Here we can see if any of the files have a strange distribution across chromosomes:
# gc2 = calcGCContentRef(queryList, "hg38")
# plotGCContent(gc2)
chromBins = calcChromBinsRef(queryList, "hg38")
# Then, plot the result:
plotChromBins(chromBins[!grepl("_", chr, fixed=TRUE),])
## Warning: Removed 4203 rows containing missing values (geom_bar).
Next, we’ll explore the chromatin accessibility by cell type. Using the calcOpenSignal
function requires an open signal matrix that is included with GenomicDistributionsData
. Now, you just need to load in into the workspace, like this:
library(GenomicDistributionsData)
data(openSignalMatrix_hg38)
op = calcOpenSignal(queryList, openSignalMatrix_hg38)
opp = plotOpenSignal(op)
opp
As expected, the active marks have greater overall signal.

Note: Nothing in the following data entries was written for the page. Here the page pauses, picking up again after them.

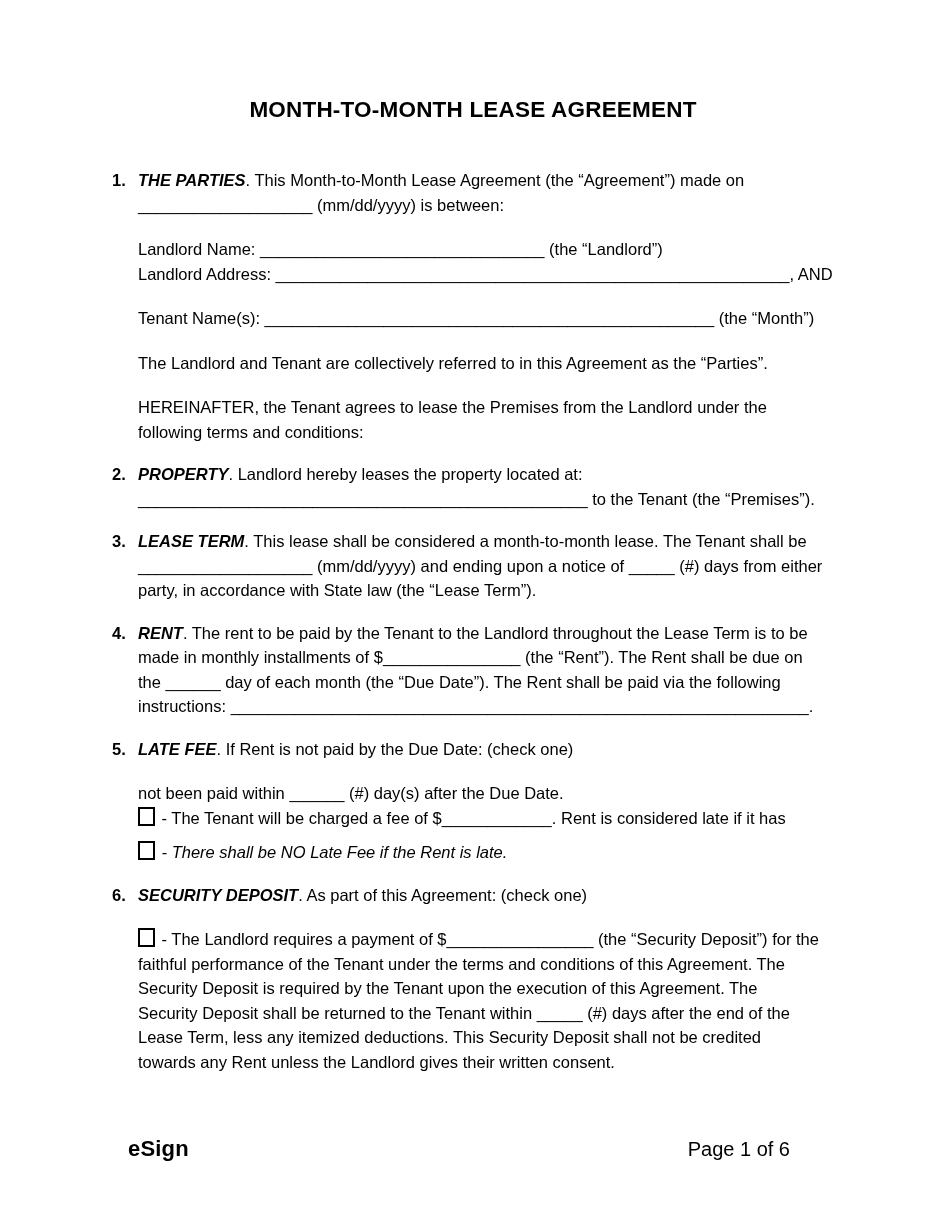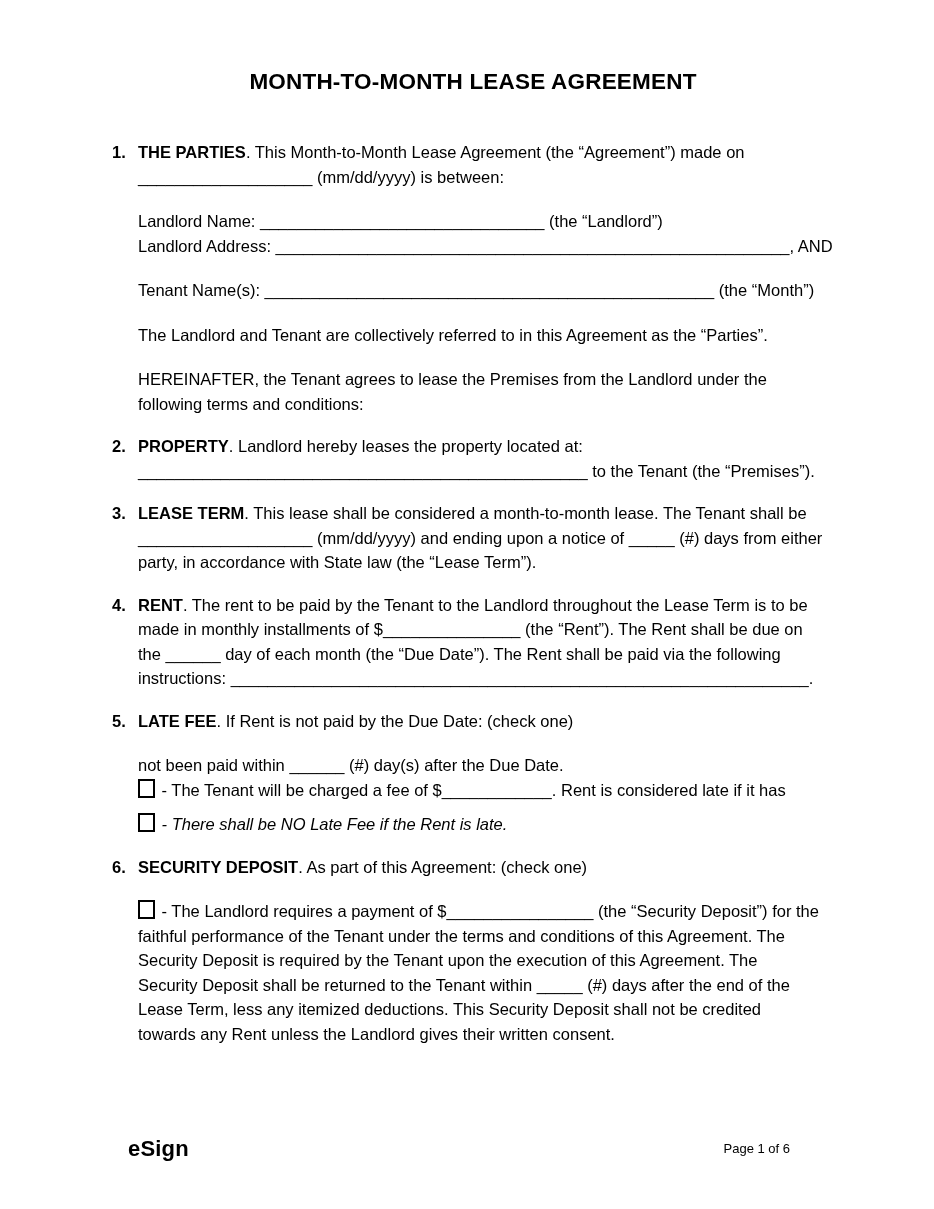"MONTH-TO-MONTH LEASE AGREEMENT" .content { padding: 68px 100px 0 112px -> 96px 100px 0 112px }
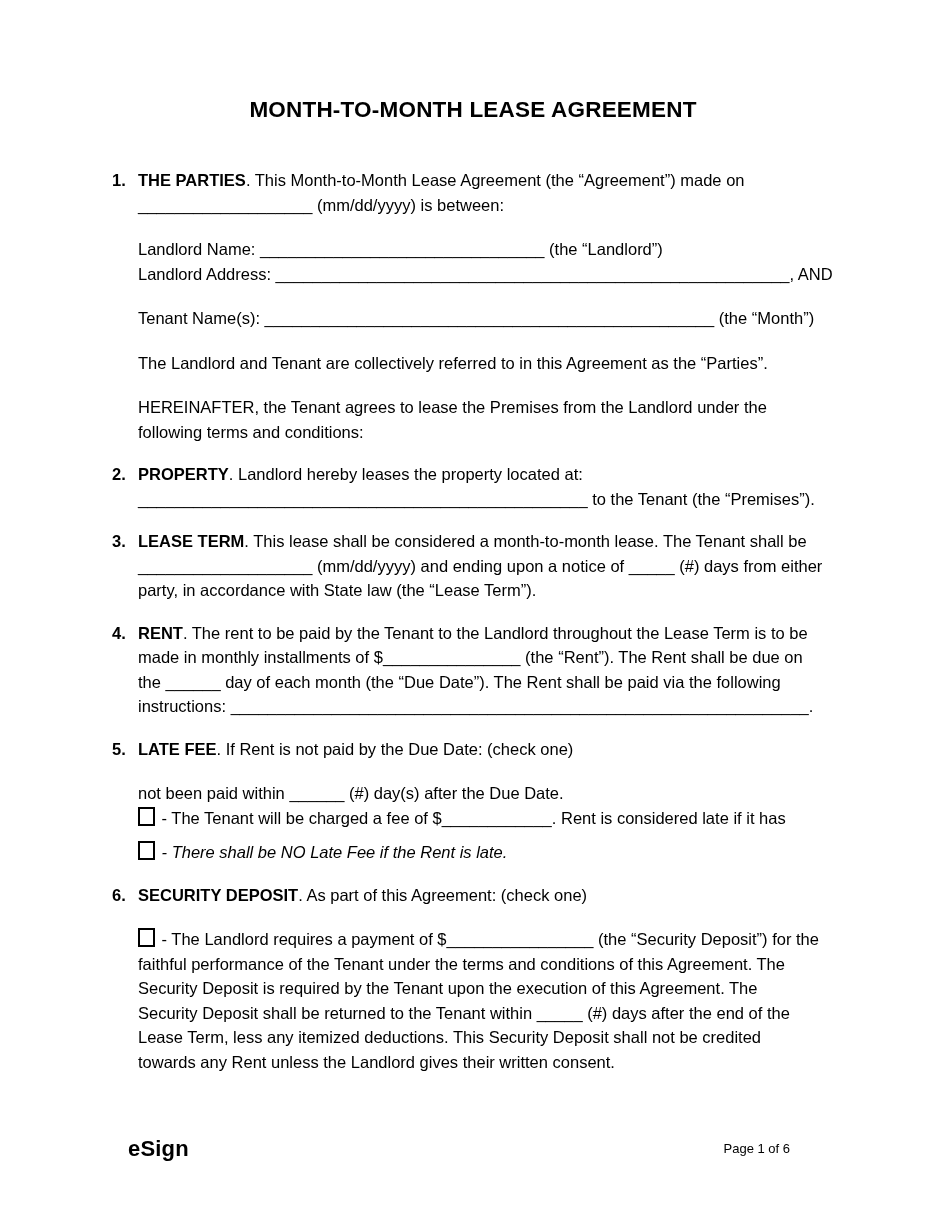"THE PARTIES" b { font-style: none -> italic }
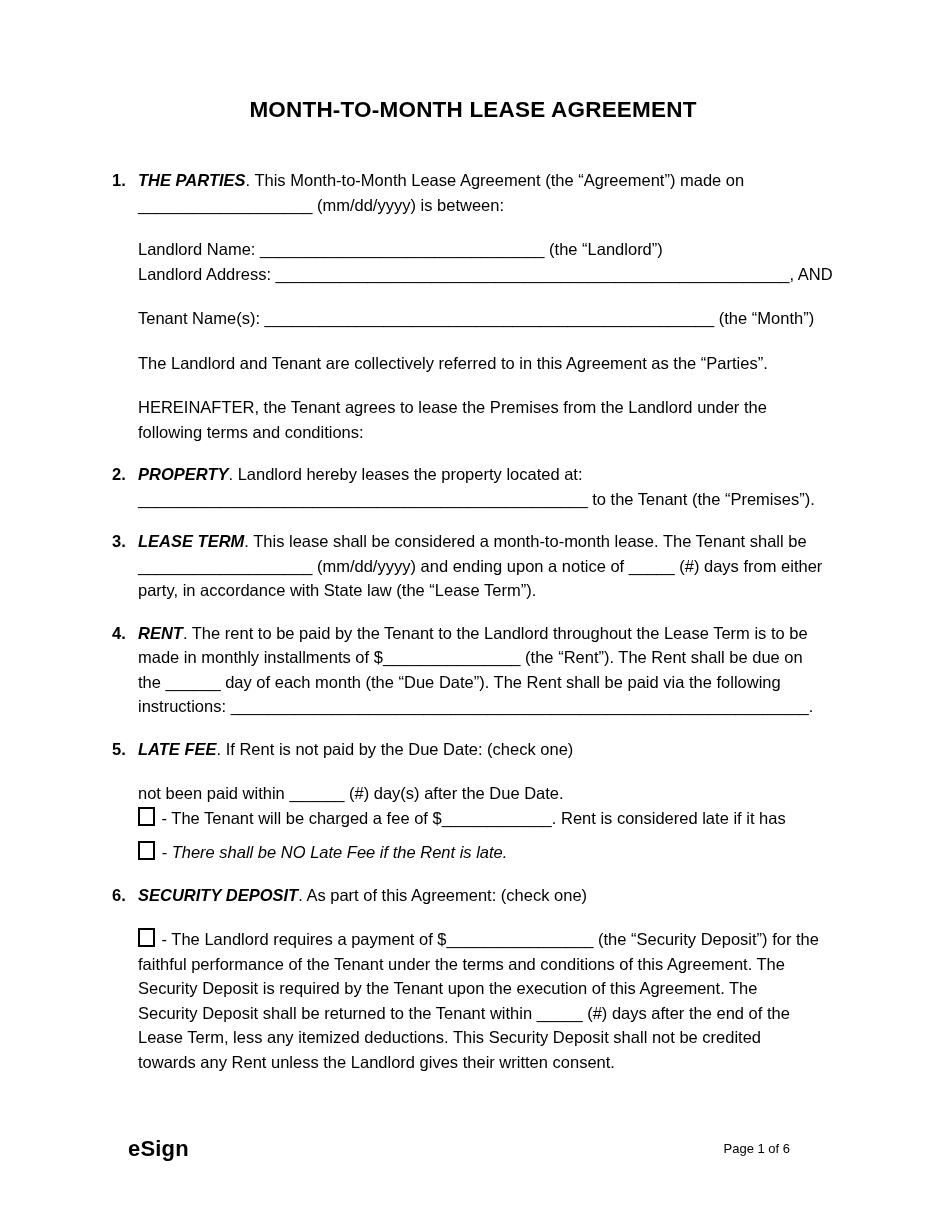"Page 1 of 6" .page-num { font-size: 13px -> 20px }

We also see some specificity, with regions derived from blood cells showing more openness in blood cell types.
The width distribution plot shows us how wide our regions are:
He we can see that a few of the experiments seem to be almost entirely the same width; the REST dataset, for example. This may indicate that these files were computationally set to be uniform width. We also see differences in the width distributions of others. The histone marks are wider than the TFs, which makes sense. We also notice that the two H3K4me3 experiments have different distributions, with the K562 experiment trending toward wider regions. This could reflect different methods of peak calling for these datasets.
That wraps it up! I hope this vignette convinces you that GenomicDistributions can calculate and plot some interesting data to compare genomic region sets.